Well, Panitch concludes that the reformists are the real utopians. He concludes by saying, “Marx shows that capitalism cannot be reformed.” Therefore, he was the greater realist, and that is Panitch’s own conclusion, something for us to think about. We might say, was Marx a utopian or realist; according to Panitch he was the greater realist than the reformers because they’re utopians - and he provides evidence for his arguments.

So, where does that take us? Even unquestioningly pro-capitalist journals have conceded a very great deal. The Economist - hardly a Marxist journal, a pillar of conservative political thinking and free market economic thinking - carried an unsigned item, like all its items, in May 2018. The headline is ‘Second Time, Farce: Rulers of the World, Read Karl Marx!’ exclamation mark. The title is taken from something Marx himself says, and the Economist recognizes that he can write with great power and passion and flair.

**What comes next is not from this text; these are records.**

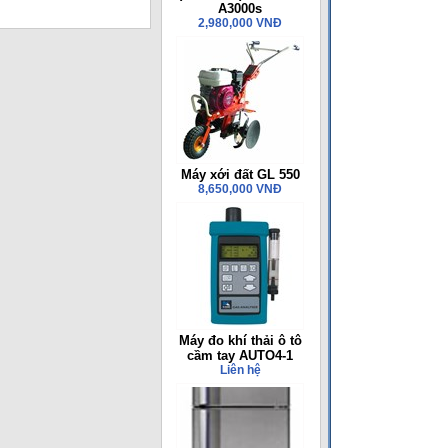
A3000s
2,980,000 VNĐ
Máy xới đất GL 550
8,650,000 VNĐ
Máy đo khí thải ô tô
cầm tay AUTO4-1
Liên hệ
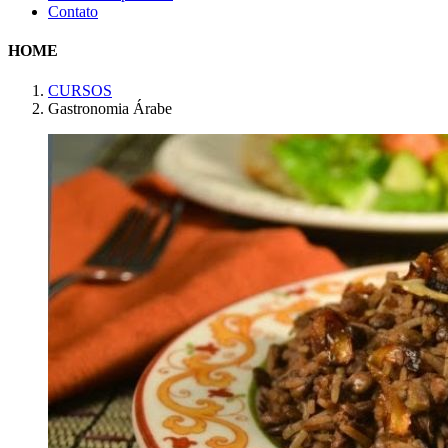
Contato
HOME
CURSOS
Gastronomia Árabe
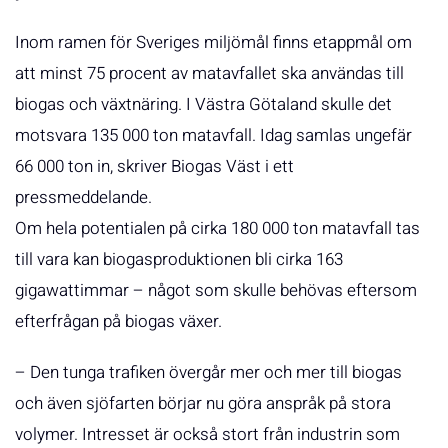
Inom ramen för Sveriges miljömål finns etappmål om
att minst 75 procent av matavfallet ska användas till
biogas och växtnäring. I Västra Götaland skulle det
motsvara 135 000 ton matavfall. Idag samlas ungefär
66 000 ton in, skriver Biogas Väst i ett
pressmeddelande.
Om hela potentialen på cirka 180 000 ton matavfall tas
till vara kan biogasproduktionen bli cirka 163
gigawattimmar – något som skulle behövas eftersom
efterfrågan på biogas växer.
– Den tunga trafiken övergår mer och mer till biogas
och även sjöfarten börjar nu göra anspråk på stora
volymer. Intresset är också stort från industrin som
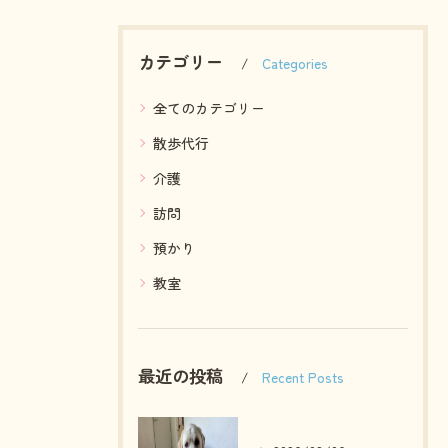
カテゴリー
Categories
全てのカテゴリー
散歩代行
介護
訪問
預かり
教室
最近の投稿
Recent Posts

Marx himself says, “History repeats itself. Those who ignore history are doomed to repeat it. The first time is tragedy, the second time as farce.” While the Economist recognizes Marx’s contribution, he showed us that the economic forces, that is the means or instruments of production, and the relation between owners and workers, both combined to shape society. We’ve already seen this with Professor Humphries’s book, showing how the new economic system needed children, if it was to expand at all, and how that need resulted in substantial changes in the shape of the family itself.

Well, the Economist recognizes that says, “Marx showed us that the link between economic forces and the shape of society.” It also says the global economy looks out of control once 7 again, it was in Marx’s time. Much of his critique great gains its power from the fact that the economy did look out of control in his time. So, the Economist agrees; the global economy looks out of control once again.


Capitalism is once again exposed as a global system of rent-seeking. And the economist recognizes that this is Marx’s contribution to the analysis. What is a system of rent-seeking? It is a system of profit-seeking by expropriating others’ wealth. For example, through the institutionalization of borderless trade, the casualisation of labour, and the creation of monopolies. These are all, as the Economist says, ways of expropriating others’ wealth and recognizes that Marx has contributed to our understanding of that.

But there is a further point here; the Economist doesn’t say something we’ve already covered - and that is that it is the falling rate of profit that is the imperative behind this. But the Economist recognizes that today’s backlash is not creative and unifying. It is not what we might expect in a time of radical global crisis. It’s populist; current reformers also look devoid of ideas. But as the economist concludes, if we fail to confront capitalism’s problems, even worse awaits us.

Well that is the analysis that I have taken and summarized from three published documents. You will have these - my PowerPoint summary - we can reflect briefly on what we have done. We’ve covered a great deal on Marx in the previous classes. We’ve now evaluated the underlying question of whether he was a realist or a utopian. And we have seen from these particular documents that - none of them written by anyone who is an avowed Marxist or any such thing - we have seen from these documents, from my summary, that in the end, even the Economist thinks he was the greater realist, not the utopian.

So, I should correct that, Leo Panitch concludes that Marx is the realist, the greater realist than the reformers and the Economist recognizes that current reformers look devoid of ideas. But if we don’t address capitalism’s problems, even worse awaits us. So, that concludes our coverage of Marx. We shall move on in the next topic to Anarchism, and we shall see its origins as a modern political philosophy or a political ideology. We’ll stop there.